The reasons why this happen... well... are different but it is usually because are considered trivial by the context (or by the author).
So yesterday I started reading the mathematical component of the article trying to reconstruct the proof and from what I seemed to understand... is that the implicit hypothesis is stronger than $(a_1,...,a_k)=1$ i.e. it's $a_1=1$.
This idea is supported by these observations:

1. This article is about coins and there is always the currency of unitary value (at least $"a.s."$).
2. All the explicit example start with $a_1=1$
3. pag. 60 the proof is by induction so there are two "base case" because the general expression for $s_i$ does not cover $s_1$ (by the way in the article the sequence $s$ is called $\Delta$), therefore it is necessary to check $m=1$ and $m=2$ before the inductive step $m\geq 3$.
   The case $m=2$ check the truthfulness of:
   $\frac{1}{(2-1)!}\frac{n^{2-1}}{a_2}\leq D(2,n)\leq \frac{1}{(2-1)!}\frac{(n+s_2)^{2-1}}{a_2}$
   but if it was $a_1\neq 1$ should be:
   $\frac{1}{(2-1)!}\frac{n^{2-1}}{a_1 a_2}\leq D(2,n)\leq \frac{1}{(2-1)!}\frac{(n+s_2)^{2-1}}{a_1 a_2}$

Maybe I didn't understand the proof or maybe the case $a_1 = 1$ is not restrictive (but I don't see why).

Answer 1

The article is [Blom, G. and Fröberg, C-E., Om Myntväxling, Nordisk Matematisk Tidskrift, 1962, Vol. 10, No. 1/2 (1962), pp. 55-69] for anyone who wishes to sing along.

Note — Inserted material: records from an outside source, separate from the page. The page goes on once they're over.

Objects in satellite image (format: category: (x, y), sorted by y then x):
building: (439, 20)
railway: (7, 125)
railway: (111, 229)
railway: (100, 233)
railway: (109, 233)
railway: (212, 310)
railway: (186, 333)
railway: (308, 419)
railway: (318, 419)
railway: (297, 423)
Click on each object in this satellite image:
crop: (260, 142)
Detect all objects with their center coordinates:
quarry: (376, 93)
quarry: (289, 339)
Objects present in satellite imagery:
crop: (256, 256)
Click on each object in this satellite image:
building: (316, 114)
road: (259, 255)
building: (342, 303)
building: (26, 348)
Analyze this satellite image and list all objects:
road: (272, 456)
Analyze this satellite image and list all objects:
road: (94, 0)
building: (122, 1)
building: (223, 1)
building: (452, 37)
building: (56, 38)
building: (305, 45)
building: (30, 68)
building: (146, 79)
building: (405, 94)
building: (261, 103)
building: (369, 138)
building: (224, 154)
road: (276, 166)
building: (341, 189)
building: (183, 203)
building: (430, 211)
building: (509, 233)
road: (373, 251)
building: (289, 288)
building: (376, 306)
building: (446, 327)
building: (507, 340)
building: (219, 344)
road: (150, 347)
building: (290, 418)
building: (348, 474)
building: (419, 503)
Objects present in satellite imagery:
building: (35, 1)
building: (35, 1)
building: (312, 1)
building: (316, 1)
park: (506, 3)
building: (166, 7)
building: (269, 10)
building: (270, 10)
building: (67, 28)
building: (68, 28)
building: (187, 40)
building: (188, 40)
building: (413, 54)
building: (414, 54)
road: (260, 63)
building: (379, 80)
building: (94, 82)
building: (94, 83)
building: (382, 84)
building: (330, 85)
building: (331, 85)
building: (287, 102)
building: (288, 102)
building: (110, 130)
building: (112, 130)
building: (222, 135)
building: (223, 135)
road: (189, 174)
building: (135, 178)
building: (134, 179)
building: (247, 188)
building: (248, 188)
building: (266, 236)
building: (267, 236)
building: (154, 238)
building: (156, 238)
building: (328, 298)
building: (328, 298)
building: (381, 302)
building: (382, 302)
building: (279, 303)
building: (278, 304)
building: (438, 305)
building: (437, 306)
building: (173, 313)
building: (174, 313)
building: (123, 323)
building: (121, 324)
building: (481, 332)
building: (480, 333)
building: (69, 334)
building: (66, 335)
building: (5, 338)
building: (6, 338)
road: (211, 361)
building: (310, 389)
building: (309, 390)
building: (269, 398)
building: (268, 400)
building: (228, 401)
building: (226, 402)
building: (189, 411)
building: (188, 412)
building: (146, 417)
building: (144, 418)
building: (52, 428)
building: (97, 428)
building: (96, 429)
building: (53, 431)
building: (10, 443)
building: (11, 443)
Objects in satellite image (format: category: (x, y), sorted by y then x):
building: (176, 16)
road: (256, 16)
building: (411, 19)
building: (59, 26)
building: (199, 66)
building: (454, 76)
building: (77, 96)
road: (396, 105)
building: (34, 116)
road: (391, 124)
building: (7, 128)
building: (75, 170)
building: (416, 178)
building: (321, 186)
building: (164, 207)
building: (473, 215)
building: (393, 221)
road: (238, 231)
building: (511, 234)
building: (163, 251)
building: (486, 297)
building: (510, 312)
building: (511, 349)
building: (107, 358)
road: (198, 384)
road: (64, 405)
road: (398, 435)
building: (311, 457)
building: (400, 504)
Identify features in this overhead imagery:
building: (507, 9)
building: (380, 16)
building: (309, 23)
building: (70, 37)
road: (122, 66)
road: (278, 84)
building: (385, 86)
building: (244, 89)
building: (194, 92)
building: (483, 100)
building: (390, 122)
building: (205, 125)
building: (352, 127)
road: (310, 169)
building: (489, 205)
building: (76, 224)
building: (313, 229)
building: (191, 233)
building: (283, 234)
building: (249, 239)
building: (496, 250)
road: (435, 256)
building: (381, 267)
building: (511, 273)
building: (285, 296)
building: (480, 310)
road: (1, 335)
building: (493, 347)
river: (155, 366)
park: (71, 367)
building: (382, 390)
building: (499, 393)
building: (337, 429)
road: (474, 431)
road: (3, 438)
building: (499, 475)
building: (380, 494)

After reading through the article, no assumption is made on the coprimality of the $a_i$, in the sense that no added assumptions appear to be stated on the $a_i$ before the statement of the theorem.

As an aside, the Swedish used in this article is absolutely gorgeous, and is well worth the read. My only concern is that the authors assume that whoever is reading the article knows the Swedish currency system well, but not everyone is aware that there are $100$ öre in $1$ krona... to further complicate matters for modern readers, the öre (equivalent to a cent) is no longer in use in Sweden.